Nyströmformer for Masked Language Modeling (MLM) is available on HuggingFace. Currently, there are 4 checkpoints, corresponding to various sequence lengths: nystromformer-512, nystromformer-1024, nystromformer-2048, and nystromformer-4096. The number of landmarks, mm, can be controlled using the num_landmarks parameter in the NystromformerConfig.

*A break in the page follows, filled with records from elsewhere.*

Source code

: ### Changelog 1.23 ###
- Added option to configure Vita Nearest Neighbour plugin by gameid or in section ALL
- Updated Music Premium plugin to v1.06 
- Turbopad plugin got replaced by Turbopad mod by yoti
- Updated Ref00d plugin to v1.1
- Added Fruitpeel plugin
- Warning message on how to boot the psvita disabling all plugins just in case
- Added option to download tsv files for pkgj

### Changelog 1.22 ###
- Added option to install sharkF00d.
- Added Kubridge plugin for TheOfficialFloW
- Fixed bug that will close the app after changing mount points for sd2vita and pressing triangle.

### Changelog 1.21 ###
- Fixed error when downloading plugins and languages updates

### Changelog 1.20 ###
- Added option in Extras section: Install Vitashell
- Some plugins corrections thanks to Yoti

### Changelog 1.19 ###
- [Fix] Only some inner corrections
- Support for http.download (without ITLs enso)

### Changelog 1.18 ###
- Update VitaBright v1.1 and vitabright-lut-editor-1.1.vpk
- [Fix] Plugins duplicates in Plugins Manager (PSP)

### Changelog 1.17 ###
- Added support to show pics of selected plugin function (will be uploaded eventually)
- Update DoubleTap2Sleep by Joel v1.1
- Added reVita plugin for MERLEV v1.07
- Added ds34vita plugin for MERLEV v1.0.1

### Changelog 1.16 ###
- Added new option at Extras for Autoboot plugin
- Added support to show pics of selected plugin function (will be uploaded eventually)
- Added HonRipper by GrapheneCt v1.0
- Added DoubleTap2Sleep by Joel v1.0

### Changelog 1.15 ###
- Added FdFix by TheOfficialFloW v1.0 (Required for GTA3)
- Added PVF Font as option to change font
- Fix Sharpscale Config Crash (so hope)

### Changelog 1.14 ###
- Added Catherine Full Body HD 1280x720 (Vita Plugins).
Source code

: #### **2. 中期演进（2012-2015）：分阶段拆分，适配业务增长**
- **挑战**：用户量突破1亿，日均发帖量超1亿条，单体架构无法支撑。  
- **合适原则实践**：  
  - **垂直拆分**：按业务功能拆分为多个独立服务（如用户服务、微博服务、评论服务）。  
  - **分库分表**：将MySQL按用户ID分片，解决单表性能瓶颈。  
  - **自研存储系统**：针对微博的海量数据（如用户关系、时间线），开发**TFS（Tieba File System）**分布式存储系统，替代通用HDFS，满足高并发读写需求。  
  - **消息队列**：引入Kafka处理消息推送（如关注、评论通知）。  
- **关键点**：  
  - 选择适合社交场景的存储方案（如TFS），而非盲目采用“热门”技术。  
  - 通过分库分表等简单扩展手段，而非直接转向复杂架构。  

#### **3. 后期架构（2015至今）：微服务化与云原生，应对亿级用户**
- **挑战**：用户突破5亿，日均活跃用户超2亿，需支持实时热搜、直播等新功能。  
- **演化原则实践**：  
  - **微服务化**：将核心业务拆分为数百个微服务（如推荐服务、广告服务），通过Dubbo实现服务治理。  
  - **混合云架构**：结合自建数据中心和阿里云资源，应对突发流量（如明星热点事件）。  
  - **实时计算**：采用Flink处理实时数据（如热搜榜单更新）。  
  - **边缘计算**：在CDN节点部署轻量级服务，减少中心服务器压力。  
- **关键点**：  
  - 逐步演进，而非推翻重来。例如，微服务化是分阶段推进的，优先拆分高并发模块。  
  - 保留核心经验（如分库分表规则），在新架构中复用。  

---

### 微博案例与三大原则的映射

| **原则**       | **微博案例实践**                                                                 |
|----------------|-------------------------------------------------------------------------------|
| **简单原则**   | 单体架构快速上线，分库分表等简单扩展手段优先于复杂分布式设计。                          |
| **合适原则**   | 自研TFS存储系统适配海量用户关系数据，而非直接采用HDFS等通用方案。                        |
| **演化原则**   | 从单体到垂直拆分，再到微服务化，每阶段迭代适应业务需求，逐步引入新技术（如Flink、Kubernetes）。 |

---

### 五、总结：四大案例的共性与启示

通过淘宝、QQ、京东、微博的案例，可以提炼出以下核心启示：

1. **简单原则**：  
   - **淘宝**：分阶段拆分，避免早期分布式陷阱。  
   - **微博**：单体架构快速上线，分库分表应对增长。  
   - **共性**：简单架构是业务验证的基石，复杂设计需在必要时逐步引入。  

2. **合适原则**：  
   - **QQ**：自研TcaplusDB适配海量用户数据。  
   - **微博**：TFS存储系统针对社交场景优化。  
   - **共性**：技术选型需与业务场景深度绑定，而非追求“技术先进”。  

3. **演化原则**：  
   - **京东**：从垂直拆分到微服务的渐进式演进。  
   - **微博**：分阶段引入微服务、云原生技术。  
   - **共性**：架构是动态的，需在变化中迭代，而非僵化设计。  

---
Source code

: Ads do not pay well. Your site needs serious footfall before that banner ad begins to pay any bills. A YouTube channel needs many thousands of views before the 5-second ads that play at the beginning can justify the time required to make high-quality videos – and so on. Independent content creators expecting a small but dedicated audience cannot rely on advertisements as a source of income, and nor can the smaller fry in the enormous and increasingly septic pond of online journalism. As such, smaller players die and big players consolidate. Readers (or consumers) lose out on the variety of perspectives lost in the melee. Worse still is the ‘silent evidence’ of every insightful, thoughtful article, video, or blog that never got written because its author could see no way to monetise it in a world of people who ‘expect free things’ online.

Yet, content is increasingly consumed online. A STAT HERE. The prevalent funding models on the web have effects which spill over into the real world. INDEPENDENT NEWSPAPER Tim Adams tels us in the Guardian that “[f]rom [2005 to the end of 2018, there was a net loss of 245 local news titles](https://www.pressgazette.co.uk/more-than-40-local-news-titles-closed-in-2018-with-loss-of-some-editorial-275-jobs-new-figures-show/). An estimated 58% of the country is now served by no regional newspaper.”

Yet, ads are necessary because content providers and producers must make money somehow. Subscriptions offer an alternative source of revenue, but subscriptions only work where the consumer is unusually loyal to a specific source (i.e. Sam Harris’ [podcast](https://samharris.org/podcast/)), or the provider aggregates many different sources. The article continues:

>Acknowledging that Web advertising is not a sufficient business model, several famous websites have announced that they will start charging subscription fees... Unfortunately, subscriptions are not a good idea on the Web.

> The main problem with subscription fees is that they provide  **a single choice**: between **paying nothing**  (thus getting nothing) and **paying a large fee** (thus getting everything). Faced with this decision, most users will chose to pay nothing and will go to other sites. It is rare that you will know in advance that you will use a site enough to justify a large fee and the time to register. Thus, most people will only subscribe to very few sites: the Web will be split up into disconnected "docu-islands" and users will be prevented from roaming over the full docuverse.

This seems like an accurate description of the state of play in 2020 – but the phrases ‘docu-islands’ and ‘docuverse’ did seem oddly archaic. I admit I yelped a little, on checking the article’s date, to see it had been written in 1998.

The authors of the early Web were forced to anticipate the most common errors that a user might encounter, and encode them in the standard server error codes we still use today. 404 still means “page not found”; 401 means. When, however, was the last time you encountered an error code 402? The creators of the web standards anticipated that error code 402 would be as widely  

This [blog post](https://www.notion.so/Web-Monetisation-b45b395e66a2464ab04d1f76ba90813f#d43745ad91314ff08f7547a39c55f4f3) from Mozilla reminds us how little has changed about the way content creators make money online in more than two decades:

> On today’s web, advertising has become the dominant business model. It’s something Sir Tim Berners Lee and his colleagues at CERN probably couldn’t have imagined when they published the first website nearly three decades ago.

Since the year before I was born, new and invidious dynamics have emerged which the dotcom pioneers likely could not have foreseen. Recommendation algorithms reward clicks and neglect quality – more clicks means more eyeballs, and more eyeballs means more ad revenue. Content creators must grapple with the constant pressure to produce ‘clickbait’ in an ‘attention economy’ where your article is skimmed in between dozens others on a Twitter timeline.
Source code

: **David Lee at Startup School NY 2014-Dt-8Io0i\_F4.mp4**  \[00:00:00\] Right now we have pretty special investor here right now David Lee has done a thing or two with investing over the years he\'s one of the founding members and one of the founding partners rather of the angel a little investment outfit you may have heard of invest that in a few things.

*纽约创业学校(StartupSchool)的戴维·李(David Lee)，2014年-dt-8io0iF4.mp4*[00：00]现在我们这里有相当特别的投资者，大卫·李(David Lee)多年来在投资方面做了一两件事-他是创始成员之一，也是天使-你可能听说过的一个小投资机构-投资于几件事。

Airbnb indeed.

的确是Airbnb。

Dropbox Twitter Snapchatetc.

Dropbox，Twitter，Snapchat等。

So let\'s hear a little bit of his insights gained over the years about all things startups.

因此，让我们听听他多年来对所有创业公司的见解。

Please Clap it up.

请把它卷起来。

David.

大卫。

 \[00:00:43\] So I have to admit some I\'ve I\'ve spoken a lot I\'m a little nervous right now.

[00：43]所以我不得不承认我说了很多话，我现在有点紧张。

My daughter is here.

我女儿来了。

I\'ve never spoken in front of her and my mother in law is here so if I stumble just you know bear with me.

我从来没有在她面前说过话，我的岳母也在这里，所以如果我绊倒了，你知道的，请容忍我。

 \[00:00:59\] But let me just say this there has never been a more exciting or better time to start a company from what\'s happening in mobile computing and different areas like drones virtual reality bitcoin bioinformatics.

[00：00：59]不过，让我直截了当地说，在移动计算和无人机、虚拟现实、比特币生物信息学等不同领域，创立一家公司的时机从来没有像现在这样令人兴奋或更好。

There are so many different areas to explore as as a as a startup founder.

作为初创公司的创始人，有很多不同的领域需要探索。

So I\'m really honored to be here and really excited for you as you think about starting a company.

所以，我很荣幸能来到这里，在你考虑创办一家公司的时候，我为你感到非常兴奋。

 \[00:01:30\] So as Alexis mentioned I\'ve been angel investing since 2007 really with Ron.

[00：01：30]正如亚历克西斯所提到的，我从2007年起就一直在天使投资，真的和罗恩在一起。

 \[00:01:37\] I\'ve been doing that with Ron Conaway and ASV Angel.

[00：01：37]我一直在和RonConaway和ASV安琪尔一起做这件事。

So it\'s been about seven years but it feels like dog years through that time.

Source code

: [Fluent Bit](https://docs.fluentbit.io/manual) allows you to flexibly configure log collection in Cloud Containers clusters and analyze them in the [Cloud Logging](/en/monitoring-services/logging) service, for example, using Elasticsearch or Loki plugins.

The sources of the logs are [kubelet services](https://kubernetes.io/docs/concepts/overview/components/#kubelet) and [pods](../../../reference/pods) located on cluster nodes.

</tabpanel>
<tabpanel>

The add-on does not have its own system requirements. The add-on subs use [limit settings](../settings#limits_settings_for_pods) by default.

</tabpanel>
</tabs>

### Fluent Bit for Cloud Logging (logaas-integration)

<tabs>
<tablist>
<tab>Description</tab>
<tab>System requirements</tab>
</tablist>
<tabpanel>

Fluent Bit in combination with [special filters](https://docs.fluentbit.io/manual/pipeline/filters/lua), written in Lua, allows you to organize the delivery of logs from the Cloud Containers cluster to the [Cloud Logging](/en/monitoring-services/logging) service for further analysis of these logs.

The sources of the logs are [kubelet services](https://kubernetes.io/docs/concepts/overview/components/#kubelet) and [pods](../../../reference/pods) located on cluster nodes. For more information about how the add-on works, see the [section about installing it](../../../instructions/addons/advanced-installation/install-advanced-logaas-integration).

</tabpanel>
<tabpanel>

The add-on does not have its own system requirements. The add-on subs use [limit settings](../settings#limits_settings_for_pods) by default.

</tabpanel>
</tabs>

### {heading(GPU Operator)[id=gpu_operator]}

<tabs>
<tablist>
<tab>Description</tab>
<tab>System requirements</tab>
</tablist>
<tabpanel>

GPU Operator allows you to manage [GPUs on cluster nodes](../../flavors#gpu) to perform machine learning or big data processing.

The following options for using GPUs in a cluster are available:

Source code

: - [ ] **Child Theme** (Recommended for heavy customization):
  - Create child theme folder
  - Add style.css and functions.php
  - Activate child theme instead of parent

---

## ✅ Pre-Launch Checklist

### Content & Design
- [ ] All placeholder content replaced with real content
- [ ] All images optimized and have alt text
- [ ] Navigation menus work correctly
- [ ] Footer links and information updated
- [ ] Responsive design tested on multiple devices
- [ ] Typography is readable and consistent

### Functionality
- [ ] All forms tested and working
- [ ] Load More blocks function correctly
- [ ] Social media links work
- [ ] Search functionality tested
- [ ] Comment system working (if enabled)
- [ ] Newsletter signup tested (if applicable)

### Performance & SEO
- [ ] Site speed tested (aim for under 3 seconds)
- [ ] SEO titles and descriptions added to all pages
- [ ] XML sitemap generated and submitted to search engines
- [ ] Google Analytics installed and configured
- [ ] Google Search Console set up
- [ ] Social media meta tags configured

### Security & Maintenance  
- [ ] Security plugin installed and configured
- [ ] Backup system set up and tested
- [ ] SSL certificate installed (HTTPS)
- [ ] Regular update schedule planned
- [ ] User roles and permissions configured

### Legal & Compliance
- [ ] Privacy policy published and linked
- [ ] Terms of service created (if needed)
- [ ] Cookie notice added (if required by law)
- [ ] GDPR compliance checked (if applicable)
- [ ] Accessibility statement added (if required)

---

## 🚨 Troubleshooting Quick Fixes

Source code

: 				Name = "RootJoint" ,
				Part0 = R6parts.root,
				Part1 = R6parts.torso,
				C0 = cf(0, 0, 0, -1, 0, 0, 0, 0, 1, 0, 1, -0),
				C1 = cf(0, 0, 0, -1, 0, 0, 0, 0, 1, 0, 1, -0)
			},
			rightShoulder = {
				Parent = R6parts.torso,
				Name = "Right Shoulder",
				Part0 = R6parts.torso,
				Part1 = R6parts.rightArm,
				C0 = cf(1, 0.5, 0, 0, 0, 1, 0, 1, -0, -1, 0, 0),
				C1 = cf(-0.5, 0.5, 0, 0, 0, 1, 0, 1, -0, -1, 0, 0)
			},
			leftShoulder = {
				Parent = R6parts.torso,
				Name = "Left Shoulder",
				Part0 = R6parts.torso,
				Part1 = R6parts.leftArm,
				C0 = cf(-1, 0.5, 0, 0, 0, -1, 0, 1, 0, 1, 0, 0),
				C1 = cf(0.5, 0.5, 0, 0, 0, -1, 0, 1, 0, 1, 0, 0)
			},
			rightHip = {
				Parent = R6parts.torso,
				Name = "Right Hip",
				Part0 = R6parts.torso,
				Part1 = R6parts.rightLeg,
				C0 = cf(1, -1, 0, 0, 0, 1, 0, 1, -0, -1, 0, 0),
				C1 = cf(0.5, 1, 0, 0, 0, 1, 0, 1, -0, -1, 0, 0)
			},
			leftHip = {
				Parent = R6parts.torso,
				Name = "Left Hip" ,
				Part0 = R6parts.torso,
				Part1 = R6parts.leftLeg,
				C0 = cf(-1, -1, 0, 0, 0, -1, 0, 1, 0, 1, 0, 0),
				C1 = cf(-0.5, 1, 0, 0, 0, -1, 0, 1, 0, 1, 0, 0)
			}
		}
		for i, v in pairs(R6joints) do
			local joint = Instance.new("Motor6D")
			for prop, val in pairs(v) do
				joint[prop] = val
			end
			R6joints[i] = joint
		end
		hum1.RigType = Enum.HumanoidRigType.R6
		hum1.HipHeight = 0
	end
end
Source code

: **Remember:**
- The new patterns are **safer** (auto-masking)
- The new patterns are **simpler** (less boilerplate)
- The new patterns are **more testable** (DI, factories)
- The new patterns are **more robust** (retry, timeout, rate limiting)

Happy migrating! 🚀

Let's take a look at a minimal example of Nyströmformer for MLM:

from transformers import AutoTokenizer, NystromformerForMaskedLM
import torch

tokenizer = AutoTokenizer.from_pretrained("uw-madison/nystromformer-512")
model = NystromformerForMaskedLM.from_pretrained("uw-madison/nystromformer-512")

inputs = tokenizer("Paris is the [MASK] of France.", return_tensors="pt")

with torch.no_grad():
    logits = model(**inputs).logits

# retrieve index of [MASK]
mask_token_index = (inputs.input_ids == tokenizer.mask_token_id)[0].nonzero(as_tuple=True)[0]

predicted_token_id = logits[0, mask_token_index].argmax(axis=-1)
tokenizer.decode(predicted_token_id)
Output:
----------------------------------------------------------------------------------------------------
capital

Alternatively, we can use the pipeline API (which handles all the complexity for us):

from transformers import pipeline
unmasker = pipeline('fill-mask', model='uw-madison/nystromformer-512')
unmasker("Paris is the [MASK] of France.")
Output:
----------------------------------------------------------------------------------------------------
[{'score': 0.829957902431488,
  'token': 1030,
  'token_str': 'capital',
  'sequence': 'paris is the capital of france.'},
{'score': 0.022157637402415276,
  'token': 16081,
  'token_str': 'birthplace',
  'sequence': 'paris is the birthplace of france.'},
{'score': 0.01904447190463543,
  'token': 197,
  'token_str': 'name',
  'sequence': 'paris is the name of france.'},
{'score': 0.017583081498742104,
  'token': 1107,
  'token_str': 'kingdom',
  'sequence': 'paris is the kingdom of france.'},
{'score': 0.005948934704065323,
  'token': 148,
  'token_str': 'city',
  'sequence': 'paris is the city of france.'}]

Conclusion

Nyströmformer offers an efficient approximation to the standard self-attention mechanism, while outperforming other linear self-attention schemes. In this blog post, we went over a high-level overview of the Nyström method and how it can be leveraged for self-attention. Readers interested in deploying or fine-tuning Nyströmformer for downstream tasks can find the HuggingFace documentation here.